From the strong scaling analysis, we have concluded that OpenMP does not scale well above 8 threads. As a consequence we will not perform a weak scaling analysis only we OpenMP. However, we can perform the analysis of the weak scaling behavior when running in hybrid OpenMP+MPI mode. The results are presented in the table below.

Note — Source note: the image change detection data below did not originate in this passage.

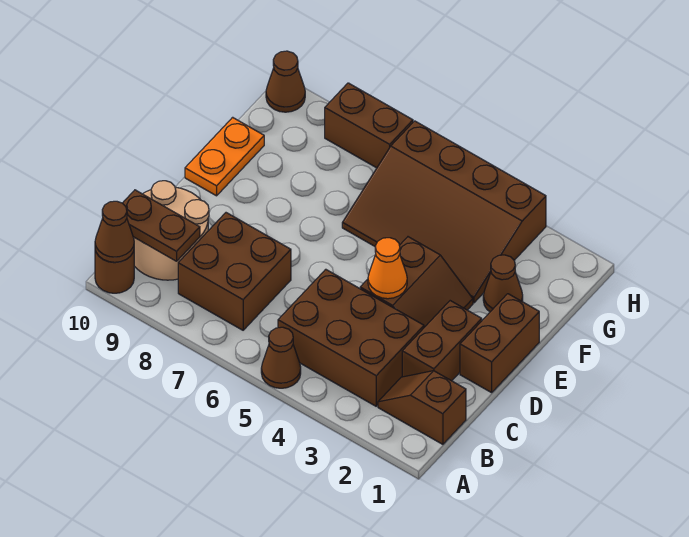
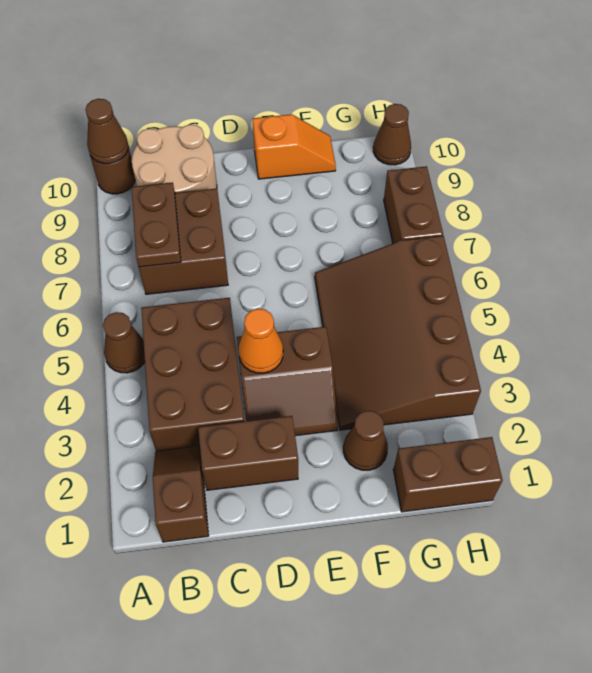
brown 1x2 plate [123,190,200,261] -> brown 1x2 plate moved to [132,182,181,267]
brown 1x2 brick [460,294,539,393] -> brown 1x2 brick moved to [393,437,503,512]
orange 1x2 plate [185,117,264,196] -> orange 1x2 slope [253,114,336,179]

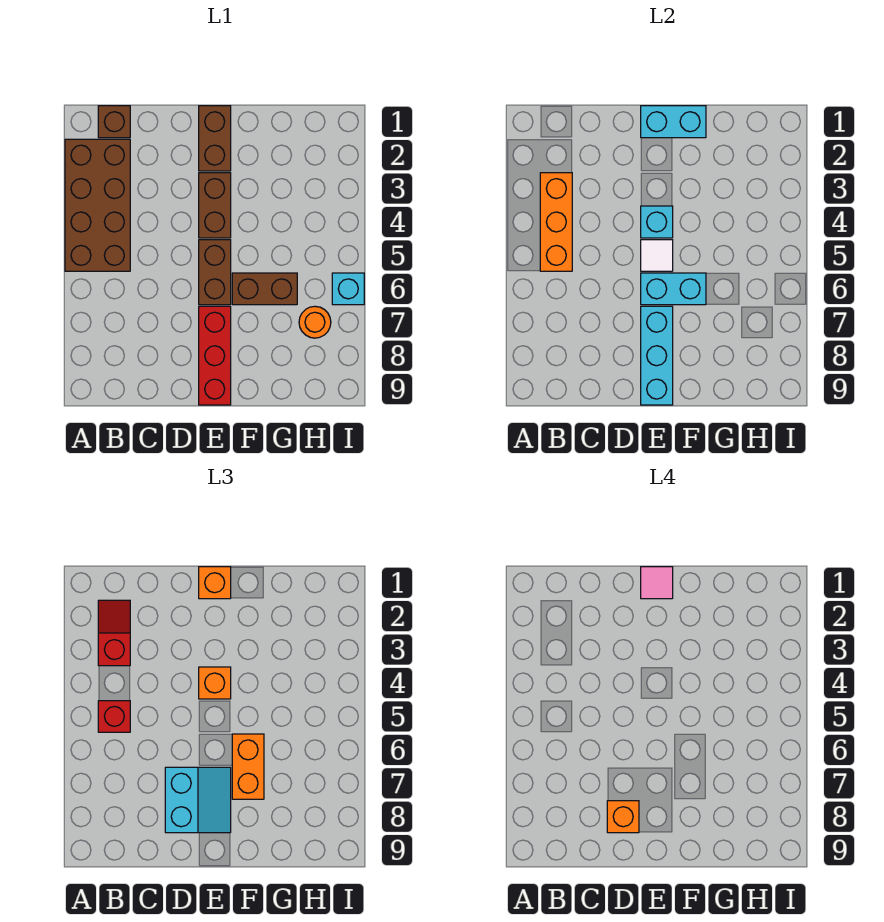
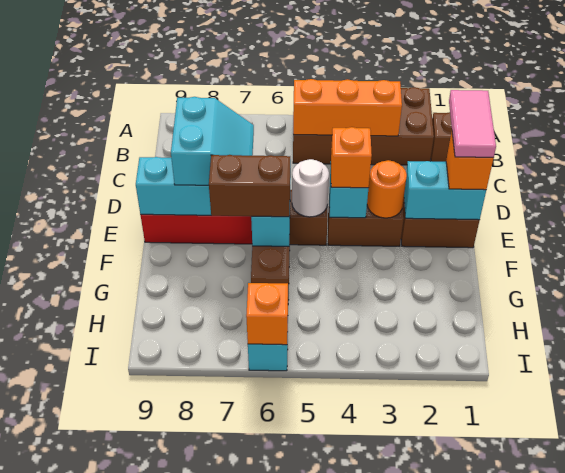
red 1x2 slope [98,600,130,666] -> none
red 1x1 brick [98,701,130,732] -> none
cyan 2x2 slope [165,767,231,833] -> cyan 2x2 slope turned to [171,97,254,185]
orange 1x1 brick [607,801,639,833] -> orange 1x1 brick moved to [246,283,288,345]
cyan 1x2 brick [641,106,706,138] -> cyan 1x2 brick turned to [404,161,486,220]
pink 1x1 tile [641,567,673,599] -> pink 1x2 tile [449,90,496,157]
white 1x1 tile [641,240,673,271] -> white 1x1 round brick [292,159,329,217]
orange 1x2 brick [232,734,264,799] -> brown 1x2 brick [209,155,290,217]
orange 1x1 round brick [299,306,331,338] -> orange 1x1 round brick moved to [367,160,407,218]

Num. ranks	Num. Threads	Exec. time	Weak scaling eff.
1	2	226.731	101.56%
	4	247.551	93.02%
	8	260.567	88.37%
2	2	227.599	101.18%
	4	231.382	99.52%
	8	261.184	88.17%
4	2	227.459	101.24%
	4	234.047	98.39%
	8	263.285	87.46%
8	2	235.167	97.92%
	4	237.614	96.91%
	8	267.544	86.07%
16	2	234.312	98.28%
	4	242.185	95.08%
	8	292.457	78.74%
32	2	238.763	96.45%
	4	241.512	95.35%
64	2	241.352	95.41%

From the table above we can see that for 2 and 4 threads, the weak scaling performance is similar (or slightly better) to the results obtained in pure MPI mode. These results are consistent with the one obtained for the strong scaling.